— Task prompt —
Which lines of the data below include the string "center"? Return each of them.

— Records to use —

- - -

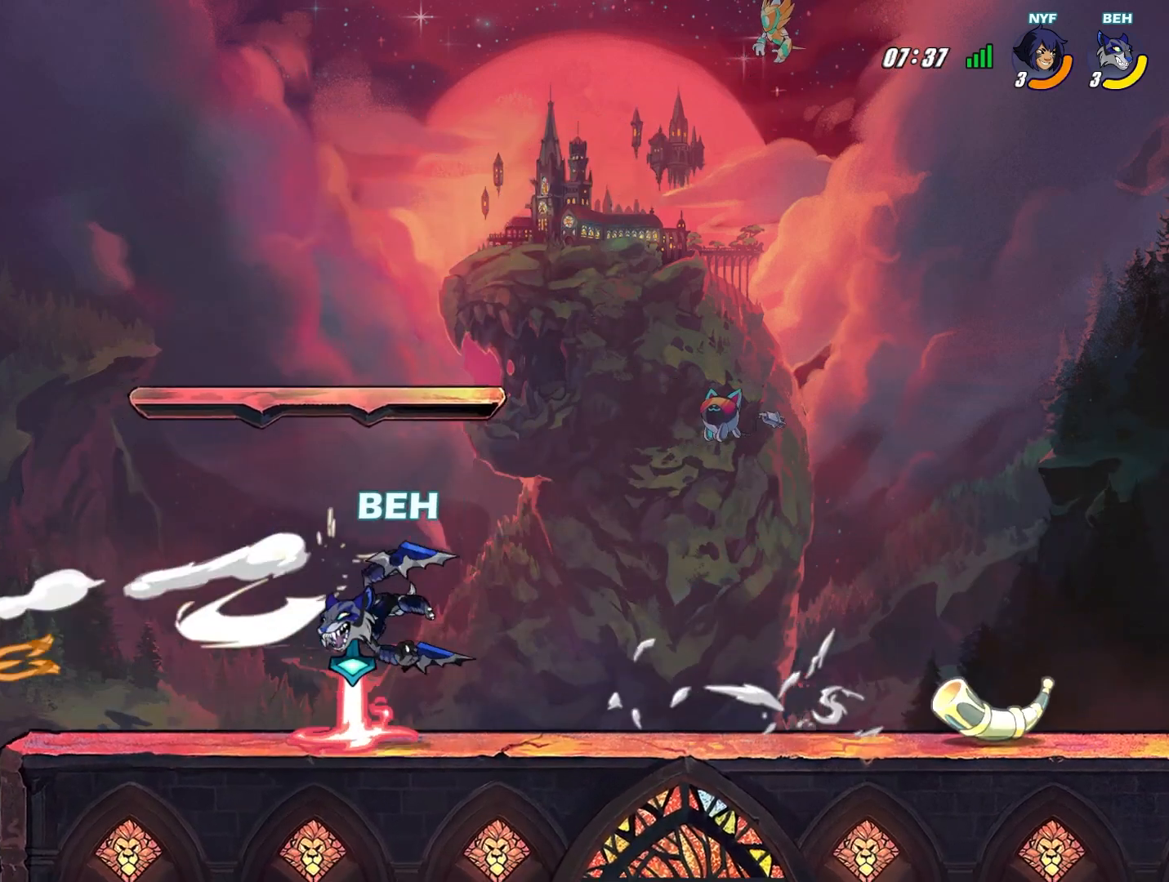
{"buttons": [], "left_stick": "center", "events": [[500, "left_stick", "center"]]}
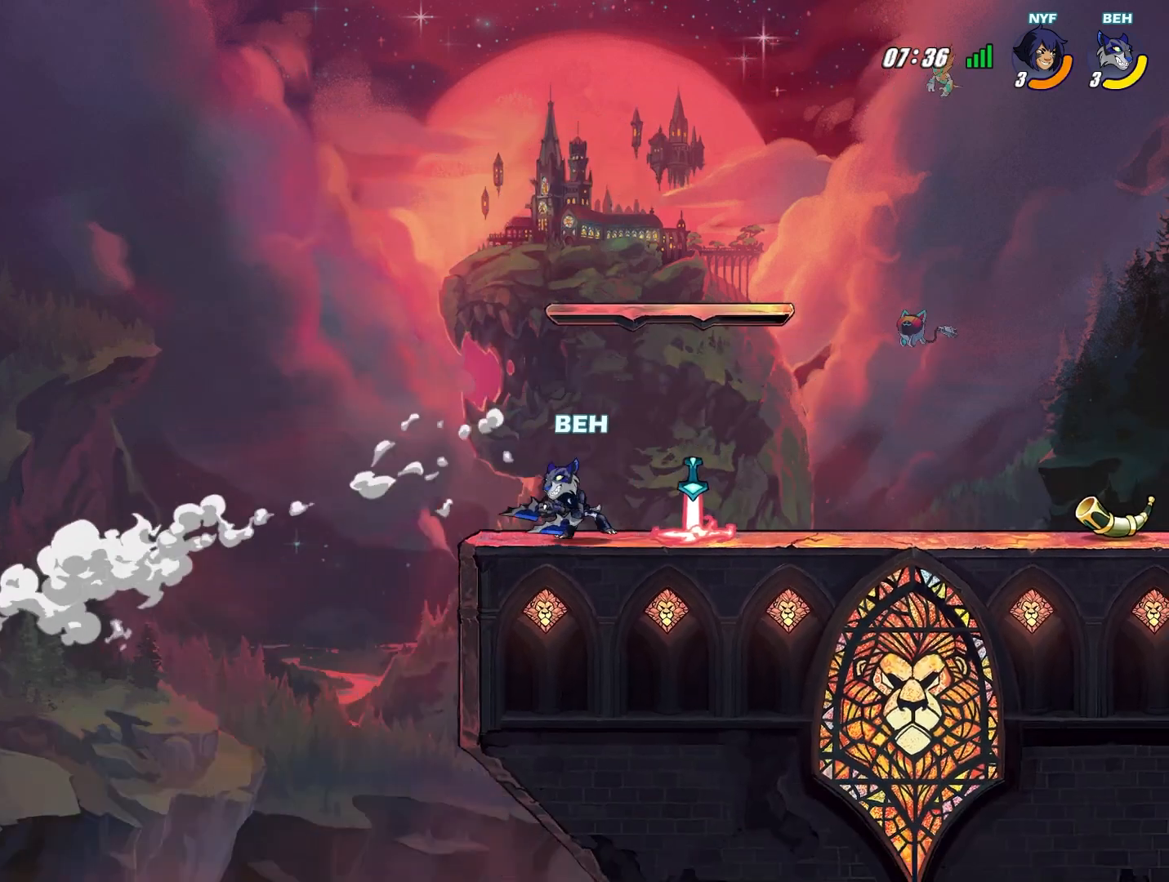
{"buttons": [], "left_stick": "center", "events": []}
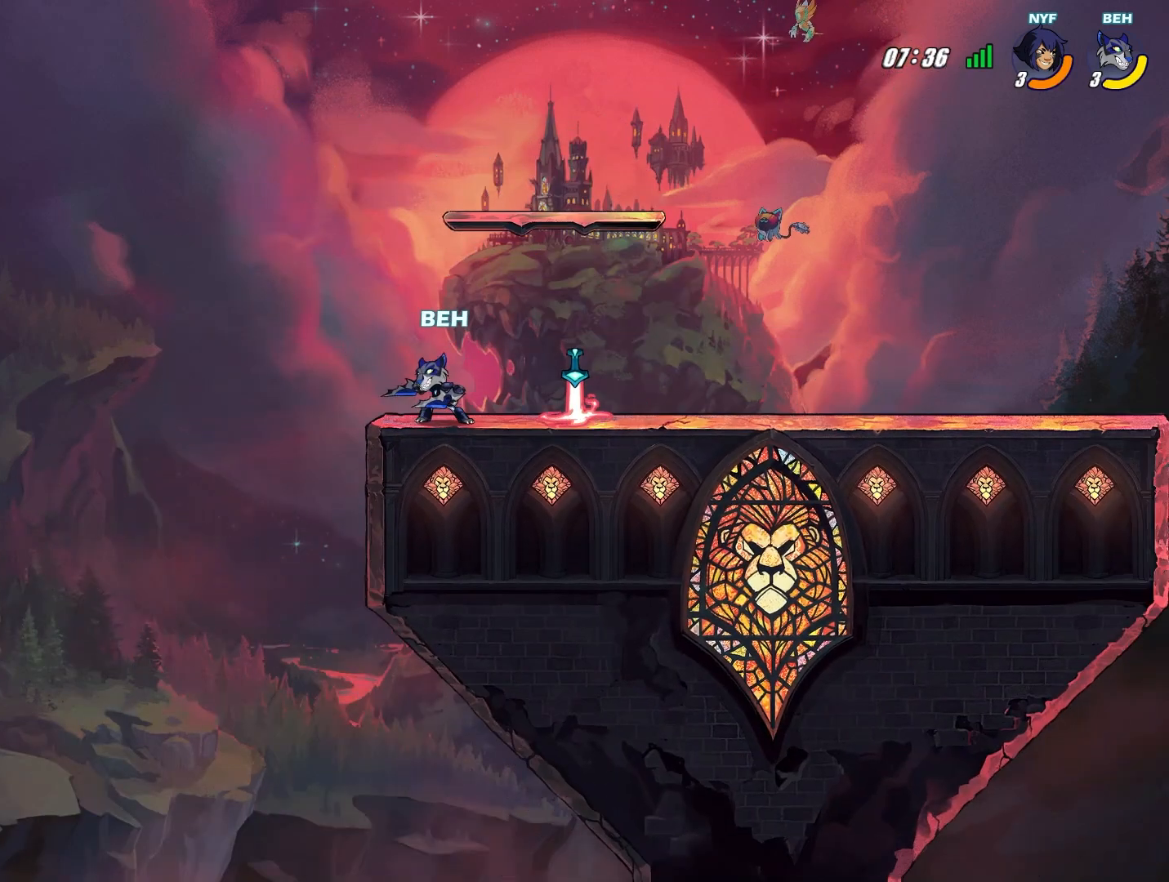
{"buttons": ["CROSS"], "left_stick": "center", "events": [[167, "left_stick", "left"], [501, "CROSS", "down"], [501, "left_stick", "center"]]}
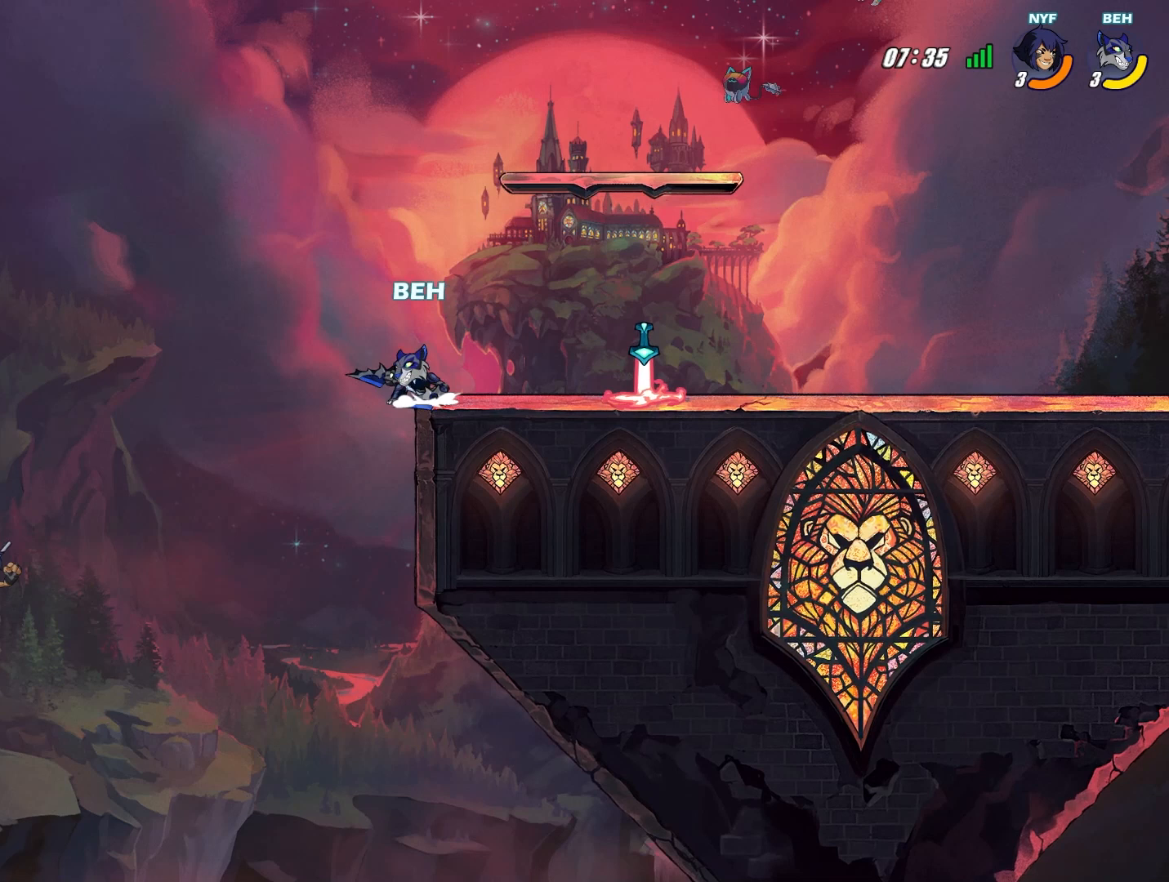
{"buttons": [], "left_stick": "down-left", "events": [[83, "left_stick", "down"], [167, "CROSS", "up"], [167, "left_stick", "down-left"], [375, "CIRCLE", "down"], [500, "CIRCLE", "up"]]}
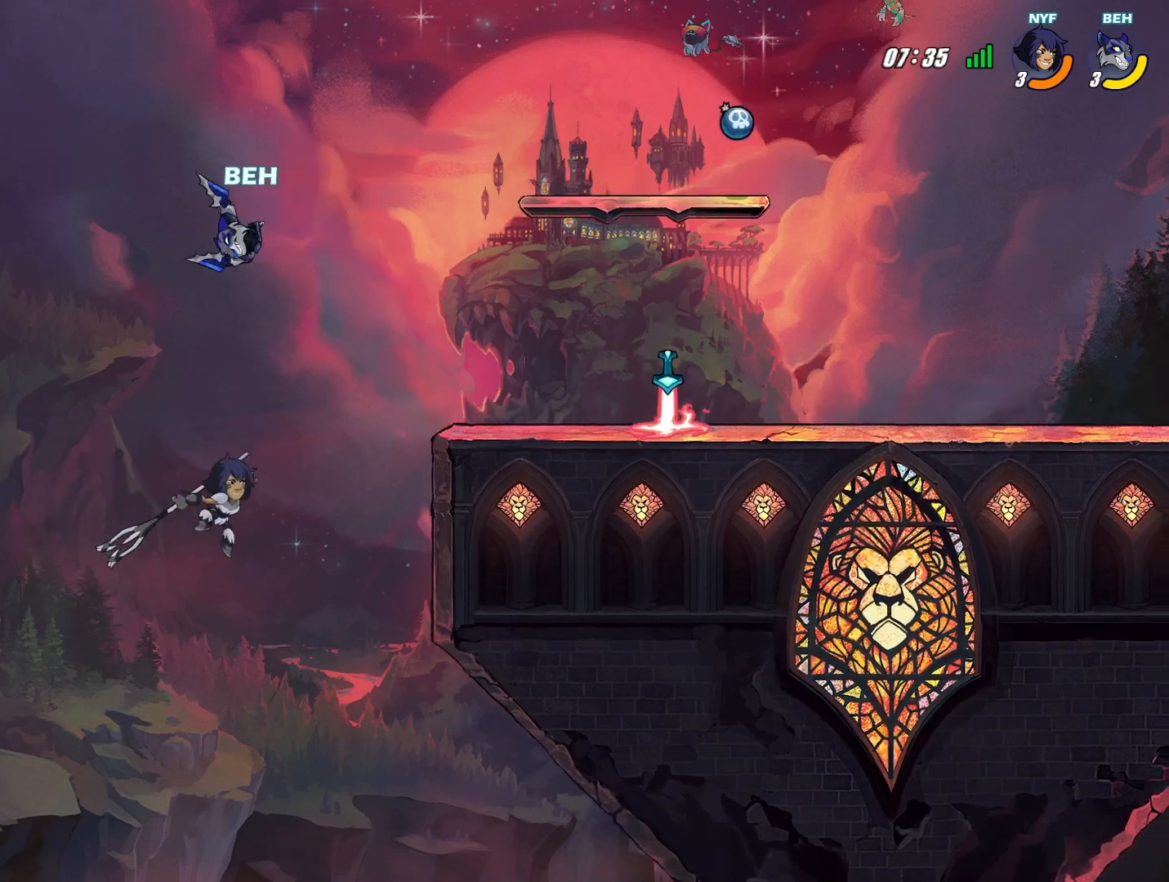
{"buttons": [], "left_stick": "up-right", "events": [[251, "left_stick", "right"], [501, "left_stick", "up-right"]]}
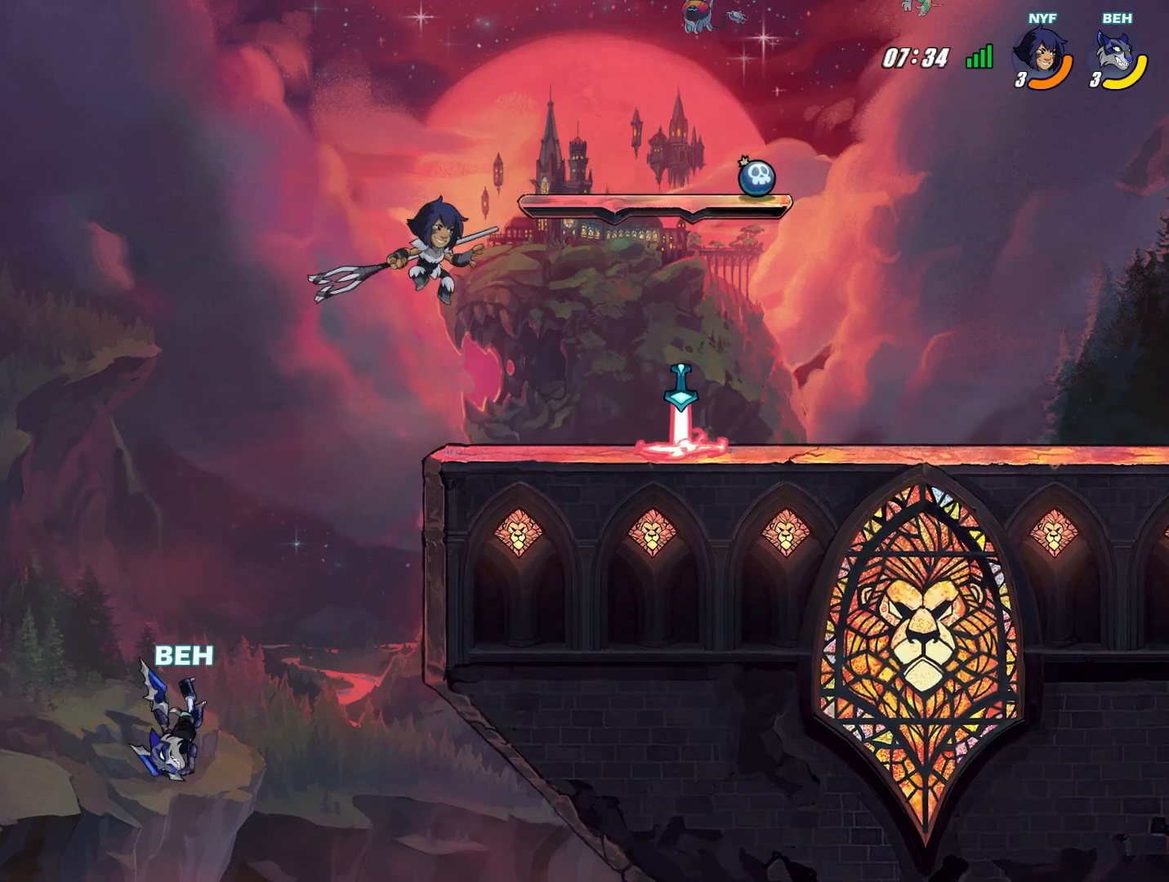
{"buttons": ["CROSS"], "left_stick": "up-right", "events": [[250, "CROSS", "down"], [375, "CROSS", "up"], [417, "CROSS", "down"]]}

- - -

— Solution below —
{"buttons": [], "left_stick": "center", "events": [[500, "left_stick", "center"]]}
{"buttons": [], "left_stick": "center", "events": []}
{"buttons": ["CROSS"], "left_stick": "center", "events": [[167, "left_stick", "left"], [501, "CROSS", "down"], [501, "left_stick", "center"]]}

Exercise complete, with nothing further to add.